AI Prompt for Agent Architectures (ReAct, Plan-Execute, Multi-agent)
End-to-end agent debate agent implemented in LlamaIndex agents for email triage and drafting. Includes graph/state design, tool wiring, loop termination, observability via Langfuse, and evals.
More prompts for Agent Architectures (ReAct, Plan-Execute, Multi-agent).
End-to-end CodeAct (code as action) agent implemented in Vercel AI SDK for SEO keyword research. Includes graph/state design, tool wiring, loop termination, observability via Braintrust, and evals.
Multi-agent loop-until-done with critic system in AutoGen tackling SQL report writing in a e-commerce context. Roles, handoffs, shared state, and supervisor logic.
Multi-agent loop-until-done with critic system in Inngest agent-kit tackling onboarding coordinator in a HR context. Roles, handoffs, shared state, and supervisor logic.
Agent loop that critiques and revises its own output for customer support triage. Full trace capture via LangSmith, retry budget, and ship criteria.
Agent loop that critiques and revises its own output for incident postmortem drafting. Full trace capture via OpenTelemetry + Honeycomb, retry budget, and ship criteria.
Agent loop that critiques and revises its own output for content calendar planning. Full trace capture via Weights & Biases Weave, retry budget, and ship criteria.
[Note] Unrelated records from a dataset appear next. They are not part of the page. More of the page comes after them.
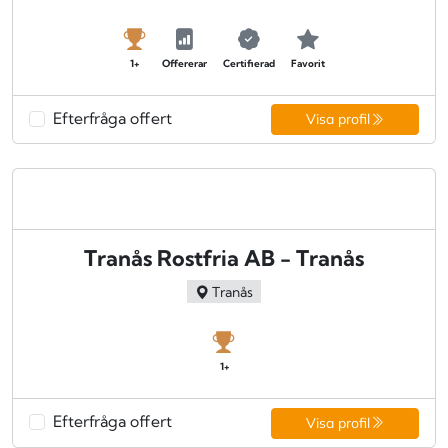
1+
Offererar
Certifierad
Favorit
Efterfråga offert
Visa profil
Tranås Rostfria AB - Tranås
Tranås
1+
Efterfråga offert
Visa profil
You are a senior agent engineer. Design and ship a production agent debate agent using LlamaIndex agents for the task: **email triage and drafting**.
**Model:** o1
**Runtime:** TypeScript + Bun
**Observability:** Langfuse
**Primary eval metric:** tool call precision
## Part 1 — Why agent debate for this task
Briefly justify agent debate over 2 alternatives for email triage and drafting. Be honest about where agent debate breaks down for this task and how you'll mitigate.
## Part 2 — State / graph design
Draw (in text or Mermaid) the agent topology:
- Nodes: each agent, each tool, each human-in-the-loop gate
- Edges: the allowed transitions
- State object: exact shape of the state that flows through the graph
- Termination conditions: when does the loop stop? (success, max steps, budget, user cancel)
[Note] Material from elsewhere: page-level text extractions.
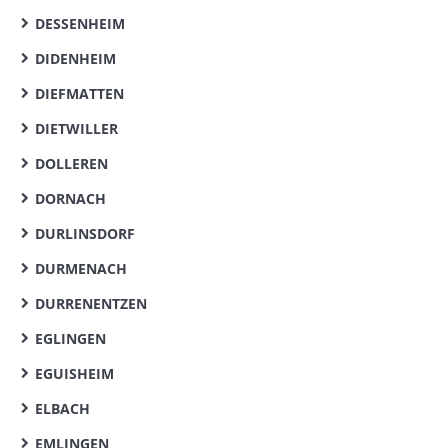
DESSENHEIM
DIDENHEIM
DIEFMATTEN
DIETWILLER
DOLLEREN
DORNACH
DURLINSDORF
DURMENACH
DURRENENTZEN
EGLINGEN
EGUISHEIM
ELBACH
EMLINGEN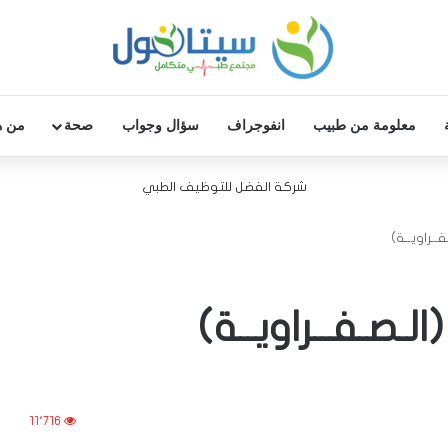
معلومة من طبيب
انفوجراف
سؤال وجواب
صحة
من ه
شركة الفضل للتوظيف الطبي
ـفــراويــة)
 (الـصـفــراويــة)
11٬716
If LlamaIndex agents is LangGraph: define the `StateGraph`, the `TypedDict` state, each node function, conditional edges, and the compiled graph.
If CrewAI: define agents (role/goal/backstory), tasks (description/expected_output), and the crew process (sequential/hierarchical).
If AutoGen: define the agents, the group chat manager, and the speaker selection policy.
If OpenAI Agents SDK or Claude Agent SDK: the agent definitions, handoffs, and tool registrations.
If Mastra / Vercel AI SDK / Pydantic AI / Smolagents: framework-idiomatic setup.
Write the code. Real code, not a sketch.
## Part 3 — Tool surface
For email triage and drafting, list the 5–10 tools the agent needs. For each:
- Name and one-line purpose
- Inputs (typed)
- Output shape
- Whether it's read-only or side-effectful (and if side-effectful, is there a confirmation gate?)
## Part 4 — Prompts
Write the system prompt for each agent in the topology. Prompts must include:
- Role + objective
- Tools available and when to use each
- Termination condition ("stop when you can answer X, DO NOT keep exploring")
- Output format the caller expects
For agent debate specifically, include the pattern-specific instructions (e.g. for ReAct: "Think step-by-step. Output Thought → Action → Observation blocks." For Reflexion: "After each attempt, write a Reflection paragraph analyzing what went wrong.").
## Part 5 — Loop control
- Max total steps across the whole run
- Max cost (tokens × price)
- Max wall clock
- How each limit is enforced (check in the loop vs. middleware)
- What the agent returns when a limit is hit (partial result + reason)
## Part 6 — Observability with Langfuse
- What to log per step (inputs, outputs, tool calls, tokens, latency)
- Trace ID propagation across agent handoffs
- Dashboards: success rate, avg steps, cost per run, error categories
- Alerting thresholds
## Part 7 — Evals
Create an eval harness:
- 20 held-out email triage and drafting inputs covering easy / medium / hard / adversarial
- Grading: mix of programmatic checks and LLM-as-judge (show the judge rubric)
- Report format: per-case pass/fail + aggregate on tool call precision
- CI integration: fail the build if tool call precision drops >5% vs. last green
## Part 8 — Failure modes and guardrails
List the 5 most likely ways this agent will go wrong in production, and the guard for each. Examples to consider: infinite loops, tool abuse, PII leakage, cost blowup, confidently wrong answers, stuck on a dead tool.
## Part 9 — Deployment
- Where it runs
- How a task is triggered (cron, webhook, user-invoked, slash command)
- How results are delivered (Slack, email, PR, DB write)
Ship real code. A reviewer should be able to clone, configure env vars, and run the agent end-to-end.